Точно так же эпизоды и вставки (напр., Аеп. 2: гибель Трои как фон для возникновения Рима) внутренне переплетены со своим окружением, будь связь причинной (напр., частый у Овидия αιτιον) или целевой (exemplum, как, напр., рассказ о Регуле Sil. 6, 101—551) — это напоминает тематическую связь помпейских фресок.

Сравнения предназначены для того, чтобы сделать изображения ярче, но в еще большей степени для возвеличения событий: место общепонятной повседневности во многих случаях заступает возвышенная, но иногда темная мифология, так что вместо первоначального «приближения», наоборот, возникает дистанция.
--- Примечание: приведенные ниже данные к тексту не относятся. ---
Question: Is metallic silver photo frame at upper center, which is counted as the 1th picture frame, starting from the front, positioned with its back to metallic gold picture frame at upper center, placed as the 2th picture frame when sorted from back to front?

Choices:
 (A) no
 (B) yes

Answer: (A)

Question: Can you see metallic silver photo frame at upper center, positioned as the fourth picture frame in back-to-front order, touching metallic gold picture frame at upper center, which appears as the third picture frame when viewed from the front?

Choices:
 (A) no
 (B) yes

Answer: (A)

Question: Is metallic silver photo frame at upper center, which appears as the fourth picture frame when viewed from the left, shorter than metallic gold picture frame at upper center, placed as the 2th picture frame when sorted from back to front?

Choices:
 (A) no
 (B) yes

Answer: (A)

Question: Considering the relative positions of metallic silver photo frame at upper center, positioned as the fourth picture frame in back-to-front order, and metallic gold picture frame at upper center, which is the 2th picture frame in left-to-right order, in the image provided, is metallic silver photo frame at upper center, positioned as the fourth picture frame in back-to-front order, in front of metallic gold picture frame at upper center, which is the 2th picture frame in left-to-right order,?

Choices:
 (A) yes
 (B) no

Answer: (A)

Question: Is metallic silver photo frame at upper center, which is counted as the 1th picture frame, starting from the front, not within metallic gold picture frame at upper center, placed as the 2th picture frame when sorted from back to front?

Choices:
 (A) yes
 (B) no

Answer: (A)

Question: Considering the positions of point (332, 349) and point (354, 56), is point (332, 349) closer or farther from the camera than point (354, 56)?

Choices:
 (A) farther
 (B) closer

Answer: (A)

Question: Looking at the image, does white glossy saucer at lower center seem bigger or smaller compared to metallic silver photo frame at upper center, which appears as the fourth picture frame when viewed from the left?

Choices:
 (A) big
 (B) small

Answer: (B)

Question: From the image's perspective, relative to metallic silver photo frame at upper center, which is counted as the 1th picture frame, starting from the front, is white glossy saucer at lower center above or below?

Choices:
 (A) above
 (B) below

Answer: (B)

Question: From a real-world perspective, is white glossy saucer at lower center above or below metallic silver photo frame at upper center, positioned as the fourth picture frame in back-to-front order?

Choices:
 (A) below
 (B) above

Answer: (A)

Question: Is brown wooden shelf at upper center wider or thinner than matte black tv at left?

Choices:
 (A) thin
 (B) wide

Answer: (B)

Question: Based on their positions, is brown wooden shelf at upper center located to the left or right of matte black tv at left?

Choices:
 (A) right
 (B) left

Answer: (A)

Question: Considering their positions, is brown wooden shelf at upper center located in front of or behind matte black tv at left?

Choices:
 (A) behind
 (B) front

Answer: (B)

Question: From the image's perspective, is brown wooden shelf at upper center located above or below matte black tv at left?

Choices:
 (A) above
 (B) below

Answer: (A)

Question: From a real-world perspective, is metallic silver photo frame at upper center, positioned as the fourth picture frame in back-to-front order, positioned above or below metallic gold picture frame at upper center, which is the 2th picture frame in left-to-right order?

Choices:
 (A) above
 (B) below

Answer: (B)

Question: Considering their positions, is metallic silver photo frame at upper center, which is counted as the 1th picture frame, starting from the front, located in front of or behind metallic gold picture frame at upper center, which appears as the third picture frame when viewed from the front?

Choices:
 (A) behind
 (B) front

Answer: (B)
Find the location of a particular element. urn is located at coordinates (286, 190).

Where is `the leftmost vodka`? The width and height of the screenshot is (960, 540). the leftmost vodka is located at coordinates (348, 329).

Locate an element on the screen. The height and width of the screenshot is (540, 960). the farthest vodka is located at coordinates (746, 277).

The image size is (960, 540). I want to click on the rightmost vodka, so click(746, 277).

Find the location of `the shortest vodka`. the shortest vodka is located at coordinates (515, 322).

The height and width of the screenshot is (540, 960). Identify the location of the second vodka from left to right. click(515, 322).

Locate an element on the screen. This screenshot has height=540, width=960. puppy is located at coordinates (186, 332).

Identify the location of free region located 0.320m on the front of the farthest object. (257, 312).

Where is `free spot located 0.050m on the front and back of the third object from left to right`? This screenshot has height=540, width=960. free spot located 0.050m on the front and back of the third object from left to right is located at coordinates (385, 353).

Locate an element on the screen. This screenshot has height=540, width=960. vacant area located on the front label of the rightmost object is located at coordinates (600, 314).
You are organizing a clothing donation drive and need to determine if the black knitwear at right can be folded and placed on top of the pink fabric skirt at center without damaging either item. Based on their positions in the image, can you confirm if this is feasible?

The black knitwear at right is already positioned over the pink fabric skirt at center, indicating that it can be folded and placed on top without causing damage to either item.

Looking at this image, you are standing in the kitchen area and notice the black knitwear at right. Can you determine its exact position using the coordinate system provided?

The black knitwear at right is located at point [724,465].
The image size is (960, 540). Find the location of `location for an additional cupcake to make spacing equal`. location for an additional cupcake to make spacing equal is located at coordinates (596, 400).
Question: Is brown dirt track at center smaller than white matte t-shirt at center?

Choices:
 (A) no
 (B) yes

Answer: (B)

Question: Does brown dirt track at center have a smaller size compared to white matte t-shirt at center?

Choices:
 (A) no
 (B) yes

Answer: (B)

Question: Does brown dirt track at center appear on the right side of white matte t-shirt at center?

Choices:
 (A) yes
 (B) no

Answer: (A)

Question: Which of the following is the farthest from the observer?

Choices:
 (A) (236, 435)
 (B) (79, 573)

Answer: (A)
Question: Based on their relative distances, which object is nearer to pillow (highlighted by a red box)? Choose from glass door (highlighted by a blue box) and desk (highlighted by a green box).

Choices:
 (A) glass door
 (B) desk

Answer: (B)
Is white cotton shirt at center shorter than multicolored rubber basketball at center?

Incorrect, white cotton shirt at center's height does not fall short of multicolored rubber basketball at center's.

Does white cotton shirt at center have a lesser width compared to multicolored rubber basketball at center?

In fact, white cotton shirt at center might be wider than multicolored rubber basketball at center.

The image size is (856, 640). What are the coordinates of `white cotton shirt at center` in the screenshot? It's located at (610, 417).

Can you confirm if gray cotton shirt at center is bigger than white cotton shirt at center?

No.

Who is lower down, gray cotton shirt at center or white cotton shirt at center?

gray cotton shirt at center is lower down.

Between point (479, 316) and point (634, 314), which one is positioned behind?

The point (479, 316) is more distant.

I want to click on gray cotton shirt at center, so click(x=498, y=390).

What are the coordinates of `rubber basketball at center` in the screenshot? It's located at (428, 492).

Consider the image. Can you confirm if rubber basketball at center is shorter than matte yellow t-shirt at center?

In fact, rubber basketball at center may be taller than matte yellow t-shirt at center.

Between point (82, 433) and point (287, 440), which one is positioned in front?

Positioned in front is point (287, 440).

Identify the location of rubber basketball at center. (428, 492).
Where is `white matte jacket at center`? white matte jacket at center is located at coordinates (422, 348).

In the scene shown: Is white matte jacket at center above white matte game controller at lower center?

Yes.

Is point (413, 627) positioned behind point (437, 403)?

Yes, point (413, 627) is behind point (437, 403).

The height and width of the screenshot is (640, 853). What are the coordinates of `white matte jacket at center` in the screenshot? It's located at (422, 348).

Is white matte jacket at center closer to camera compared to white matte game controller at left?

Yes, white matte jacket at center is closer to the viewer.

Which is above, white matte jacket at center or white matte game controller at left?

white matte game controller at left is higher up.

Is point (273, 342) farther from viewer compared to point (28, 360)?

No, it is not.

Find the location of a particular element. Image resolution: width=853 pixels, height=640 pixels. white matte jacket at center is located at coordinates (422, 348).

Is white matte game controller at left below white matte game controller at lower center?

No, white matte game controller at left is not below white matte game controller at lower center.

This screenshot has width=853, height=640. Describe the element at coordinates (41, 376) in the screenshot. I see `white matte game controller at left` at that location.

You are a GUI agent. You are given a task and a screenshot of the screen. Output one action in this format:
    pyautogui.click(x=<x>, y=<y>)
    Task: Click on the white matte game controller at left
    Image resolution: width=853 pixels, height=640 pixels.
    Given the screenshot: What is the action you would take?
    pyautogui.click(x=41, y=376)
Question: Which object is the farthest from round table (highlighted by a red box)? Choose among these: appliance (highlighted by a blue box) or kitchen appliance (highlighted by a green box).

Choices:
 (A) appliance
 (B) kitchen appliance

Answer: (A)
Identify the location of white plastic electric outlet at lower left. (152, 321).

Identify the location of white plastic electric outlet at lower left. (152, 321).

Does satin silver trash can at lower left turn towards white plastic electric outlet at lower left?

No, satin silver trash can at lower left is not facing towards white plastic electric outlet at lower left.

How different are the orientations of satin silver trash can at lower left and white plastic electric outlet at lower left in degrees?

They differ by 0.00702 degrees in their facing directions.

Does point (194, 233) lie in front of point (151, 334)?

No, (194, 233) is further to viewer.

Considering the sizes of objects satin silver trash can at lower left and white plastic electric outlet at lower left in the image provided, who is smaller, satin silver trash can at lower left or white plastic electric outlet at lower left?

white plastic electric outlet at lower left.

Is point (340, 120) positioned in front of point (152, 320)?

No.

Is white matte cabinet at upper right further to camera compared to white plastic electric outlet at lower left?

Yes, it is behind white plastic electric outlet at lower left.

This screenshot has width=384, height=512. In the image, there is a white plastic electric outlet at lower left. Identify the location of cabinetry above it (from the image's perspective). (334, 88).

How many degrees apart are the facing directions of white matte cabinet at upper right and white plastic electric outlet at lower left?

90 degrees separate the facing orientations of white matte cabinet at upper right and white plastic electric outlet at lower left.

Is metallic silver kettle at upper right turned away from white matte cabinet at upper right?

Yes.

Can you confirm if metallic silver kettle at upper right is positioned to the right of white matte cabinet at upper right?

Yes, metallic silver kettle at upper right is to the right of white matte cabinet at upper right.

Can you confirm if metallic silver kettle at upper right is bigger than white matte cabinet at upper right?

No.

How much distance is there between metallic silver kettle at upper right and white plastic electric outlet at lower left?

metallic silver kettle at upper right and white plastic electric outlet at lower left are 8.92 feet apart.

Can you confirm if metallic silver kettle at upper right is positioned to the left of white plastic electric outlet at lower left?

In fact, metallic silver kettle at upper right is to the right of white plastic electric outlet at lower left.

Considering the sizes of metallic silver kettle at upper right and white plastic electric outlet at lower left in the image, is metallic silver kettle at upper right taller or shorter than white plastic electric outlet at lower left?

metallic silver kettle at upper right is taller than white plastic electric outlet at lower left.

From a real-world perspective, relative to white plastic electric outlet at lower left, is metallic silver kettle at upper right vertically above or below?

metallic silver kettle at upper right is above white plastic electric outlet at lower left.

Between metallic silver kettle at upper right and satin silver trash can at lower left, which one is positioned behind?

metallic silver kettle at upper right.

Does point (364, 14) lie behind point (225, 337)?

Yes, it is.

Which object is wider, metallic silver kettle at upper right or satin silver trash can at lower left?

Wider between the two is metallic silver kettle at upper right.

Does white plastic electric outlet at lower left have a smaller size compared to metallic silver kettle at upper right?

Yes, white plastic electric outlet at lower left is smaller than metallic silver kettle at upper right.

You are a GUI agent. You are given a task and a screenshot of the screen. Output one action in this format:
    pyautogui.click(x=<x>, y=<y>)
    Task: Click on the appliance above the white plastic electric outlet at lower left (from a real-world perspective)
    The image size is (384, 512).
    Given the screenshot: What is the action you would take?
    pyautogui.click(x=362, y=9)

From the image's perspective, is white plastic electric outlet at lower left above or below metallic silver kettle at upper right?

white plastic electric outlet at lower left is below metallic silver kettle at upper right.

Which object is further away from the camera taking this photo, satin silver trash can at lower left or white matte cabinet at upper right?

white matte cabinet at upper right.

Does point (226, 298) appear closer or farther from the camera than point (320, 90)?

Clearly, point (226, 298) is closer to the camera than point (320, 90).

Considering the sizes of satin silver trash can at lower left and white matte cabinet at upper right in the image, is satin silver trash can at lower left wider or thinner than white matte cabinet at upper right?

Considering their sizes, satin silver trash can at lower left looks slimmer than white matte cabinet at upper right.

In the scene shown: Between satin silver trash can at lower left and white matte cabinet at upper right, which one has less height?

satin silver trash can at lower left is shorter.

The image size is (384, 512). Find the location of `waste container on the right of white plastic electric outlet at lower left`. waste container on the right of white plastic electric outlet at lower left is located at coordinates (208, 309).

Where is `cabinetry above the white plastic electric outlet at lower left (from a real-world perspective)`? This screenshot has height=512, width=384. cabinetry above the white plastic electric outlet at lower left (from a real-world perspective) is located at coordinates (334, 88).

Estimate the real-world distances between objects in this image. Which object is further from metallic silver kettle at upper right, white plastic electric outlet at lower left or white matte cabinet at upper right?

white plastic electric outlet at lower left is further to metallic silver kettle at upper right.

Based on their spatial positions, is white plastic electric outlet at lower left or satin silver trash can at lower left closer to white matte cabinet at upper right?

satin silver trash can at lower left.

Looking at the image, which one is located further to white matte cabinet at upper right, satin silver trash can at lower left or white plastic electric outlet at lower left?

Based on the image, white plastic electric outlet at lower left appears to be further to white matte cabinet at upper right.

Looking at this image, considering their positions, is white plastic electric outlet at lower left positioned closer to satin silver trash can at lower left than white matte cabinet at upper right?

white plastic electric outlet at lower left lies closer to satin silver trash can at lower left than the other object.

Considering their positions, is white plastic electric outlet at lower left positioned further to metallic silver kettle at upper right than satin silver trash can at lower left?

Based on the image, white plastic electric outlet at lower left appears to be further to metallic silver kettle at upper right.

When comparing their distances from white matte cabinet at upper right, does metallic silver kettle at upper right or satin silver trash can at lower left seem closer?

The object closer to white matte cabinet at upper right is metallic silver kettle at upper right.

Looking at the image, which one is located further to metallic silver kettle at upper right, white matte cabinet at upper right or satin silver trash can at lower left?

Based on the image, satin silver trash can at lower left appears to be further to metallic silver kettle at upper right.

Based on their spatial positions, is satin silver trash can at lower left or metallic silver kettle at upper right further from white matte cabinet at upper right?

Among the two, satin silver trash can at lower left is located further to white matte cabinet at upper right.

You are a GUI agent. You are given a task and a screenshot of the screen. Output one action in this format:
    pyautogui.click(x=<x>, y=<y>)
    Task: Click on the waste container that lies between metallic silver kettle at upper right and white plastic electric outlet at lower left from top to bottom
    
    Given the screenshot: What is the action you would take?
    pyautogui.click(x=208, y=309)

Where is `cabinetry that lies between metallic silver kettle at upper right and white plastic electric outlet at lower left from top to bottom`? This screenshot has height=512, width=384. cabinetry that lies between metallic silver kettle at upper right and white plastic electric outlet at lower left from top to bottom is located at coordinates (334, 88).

Элементы ornatus, выполняя служебную роль и усиливая скрепы замысла и общей структуры, теряют зависимость от непосредственных обстоятельств своего появления и выполняют функции прояснения смыслов и архитектоники: этот указующий характер придает упомянутым художественным средствам ту прозрачность, в которой прямой смысл не остается имманентным в своем контексте, но указывает на трансцендентное содержание.

Что касается традиционной «объективности» эпического жанра, то — если не принимать во внимание Лукана — в Риме с внешней стороны мало что меняется в этом отношении, разве только восклицания и обращения к Музам играют большую роль, нежели у греков. Однако в содержании происходит решительный сдвиг от описания обстоятельств к жизни души, от жеста к отвлеченной формуле, от временного к причинному сочленению. Для выражения чувств сначала находятся сдержанные тона (Naev. fgr. 4М. = 5 Βϋ.; Εnn. апп. но V.2 = 105 Sk.), потом — все более и более оживленные. Уже для Вергилия не проходит бесследно опыт, накопленный любовной поэзией. Его речь, начиная с Эклог, одухотворена по-новому: индивидуальный тон звучит и в его эпосе — поэт завязывает бой, выбирая и оценивая свободно, осуществляет группировку по внутренней необходимости и выразительно обозначает жизненные силы, проявляющиеся в событиях, психологическими abstracta. Субъект овладевает и распоряжается своим предметом, пронизывает его чувствами и смыслами и перестраивает его изнутри. Центральная точка — не «солнце» Гомера, но сердце поэта, который как толкователь водворяет трансцендентность на место прежней имманентности. Его воля не оставляет вещи в покое: она преобразует реальность; он уже не отражает мир в акте созерцания, но деятельно покоряет его. Стремление к одухотворенности в послевергилиевские времена приводит к тому, что эпос все больше проникается пафосом и риторизируется. Кажется, что главная цель Лукана — не повествование, но страстное возбуждение читателя.